Compensation drives results. If you change the plan, you can change the behaviors of the sales force.
This is how most sales leaders think about sales compensation. There is nothing untrue about the idea that compensation can drive behaviors. What is wrong with this statement is that this truth is partial. It is a very small part of the truth, and it leaves out the other—equally or more important ways—to drive behaviors.
Far fewer people than you believe are money motivated. If compensation plans alone were enough to change behaviors and reach your goals, you last compensation plan would have worked (and it’s likely it did for some of the people who are money motivated).
Leading Change
The greatest way to change sales behaviors are to lead those changes. That’s right, the best and most effective method for changing behaviors is to lead them.

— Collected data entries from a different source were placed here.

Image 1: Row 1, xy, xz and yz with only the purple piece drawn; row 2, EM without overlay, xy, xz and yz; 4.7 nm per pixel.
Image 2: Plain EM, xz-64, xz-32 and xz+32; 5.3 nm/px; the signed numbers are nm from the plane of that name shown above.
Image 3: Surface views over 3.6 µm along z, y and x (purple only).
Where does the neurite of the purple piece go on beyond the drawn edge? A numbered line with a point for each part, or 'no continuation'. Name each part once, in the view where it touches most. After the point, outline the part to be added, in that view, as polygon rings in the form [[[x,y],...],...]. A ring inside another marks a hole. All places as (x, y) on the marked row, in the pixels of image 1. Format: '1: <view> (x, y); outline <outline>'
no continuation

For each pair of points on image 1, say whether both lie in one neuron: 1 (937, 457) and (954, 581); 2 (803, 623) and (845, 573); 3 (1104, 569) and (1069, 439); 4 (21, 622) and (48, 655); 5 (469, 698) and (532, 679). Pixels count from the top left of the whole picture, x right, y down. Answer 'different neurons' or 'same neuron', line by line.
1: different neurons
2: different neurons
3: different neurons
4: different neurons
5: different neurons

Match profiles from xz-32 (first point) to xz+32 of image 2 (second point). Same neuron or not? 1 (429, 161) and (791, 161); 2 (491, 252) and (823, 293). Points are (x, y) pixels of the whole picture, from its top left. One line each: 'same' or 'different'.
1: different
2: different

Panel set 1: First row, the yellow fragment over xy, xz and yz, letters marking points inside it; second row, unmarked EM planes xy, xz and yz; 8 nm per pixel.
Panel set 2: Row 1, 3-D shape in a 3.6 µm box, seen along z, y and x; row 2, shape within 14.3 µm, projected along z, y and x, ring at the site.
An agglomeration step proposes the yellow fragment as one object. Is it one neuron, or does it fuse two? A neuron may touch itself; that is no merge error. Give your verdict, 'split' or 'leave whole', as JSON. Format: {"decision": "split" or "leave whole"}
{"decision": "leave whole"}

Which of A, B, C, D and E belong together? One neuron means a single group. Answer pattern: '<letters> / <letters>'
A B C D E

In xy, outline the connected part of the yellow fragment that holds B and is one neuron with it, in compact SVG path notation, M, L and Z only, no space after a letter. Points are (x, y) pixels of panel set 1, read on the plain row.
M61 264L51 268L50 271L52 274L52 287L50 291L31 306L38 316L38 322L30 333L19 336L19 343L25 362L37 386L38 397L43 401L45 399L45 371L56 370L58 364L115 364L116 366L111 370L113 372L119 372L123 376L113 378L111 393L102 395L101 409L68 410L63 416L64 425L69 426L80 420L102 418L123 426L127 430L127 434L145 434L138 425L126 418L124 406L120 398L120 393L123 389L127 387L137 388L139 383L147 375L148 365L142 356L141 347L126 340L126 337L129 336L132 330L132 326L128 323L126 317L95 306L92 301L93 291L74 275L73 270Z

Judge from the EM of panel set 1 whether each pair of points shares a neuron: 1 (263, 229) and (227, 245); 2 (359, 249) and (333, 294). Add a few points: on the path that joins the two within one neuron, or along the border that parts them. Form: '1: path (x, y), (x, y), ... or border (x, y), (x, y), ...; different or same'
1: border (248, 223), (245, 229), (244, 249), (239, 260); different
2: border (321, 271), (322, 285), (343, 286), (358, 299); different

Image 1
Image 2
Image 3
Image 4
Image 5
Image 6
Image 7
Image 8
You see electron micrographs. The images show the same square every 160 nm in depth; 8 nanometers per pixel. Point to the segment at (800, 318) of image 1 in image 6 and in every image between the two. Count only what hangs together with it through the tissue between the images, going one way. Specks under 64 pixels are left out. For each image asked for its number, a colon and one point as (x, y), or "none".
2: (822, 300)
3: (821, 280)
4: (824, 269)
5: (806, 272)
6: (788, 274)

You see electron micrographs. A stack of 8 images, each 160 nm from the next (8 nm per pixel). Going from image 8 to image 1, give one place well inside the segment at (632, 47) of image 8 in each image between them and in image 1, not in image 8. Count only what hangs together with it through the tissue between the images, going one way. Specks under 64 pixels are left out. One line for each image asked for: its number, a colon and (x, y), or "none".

People will help you launch a new product, enter a new market, and sell at higher margins if you help them understand why it is important, how it benefits the company, and how it is in their long term interest.
Compensation is no substitute for leadership.
Accountability
You are allowed to ask people to do the things that need done and hold them accountable for doing so. You are allowed to do this without changing the compensation plan. You can ask them to do it just because it is what must be done now.
You can also hold them accountable for doing so. Not every change requires a change in compensation, and there is a strong argument that you set a poor precedent by always having to compensate a necessary change.
More money isn’t a replacement for accountability.
Recognition
Some people are more motivated by recognition than money. You can effect a change by providing recognition and heaping praise on people who produce results.
Too many companies are too stingy with praise. They dole it out like it a rare and expensive commodity. Then they don’t understand why people feel unappreciated, why they are unengaged, why they aren’t motivated, and why they eventually leave.
Recognition is free. So is gratitude.
There are plenty of reasons to change a compensation plan, but using only the compensation plan to drive change is to leave many other more powerful and more potent weapons unfired.
If compensation is the only tool you intend to use to drive behavioral changes, you aren’t going to achieve the results you are capable of, not will you do so as quickly as you could.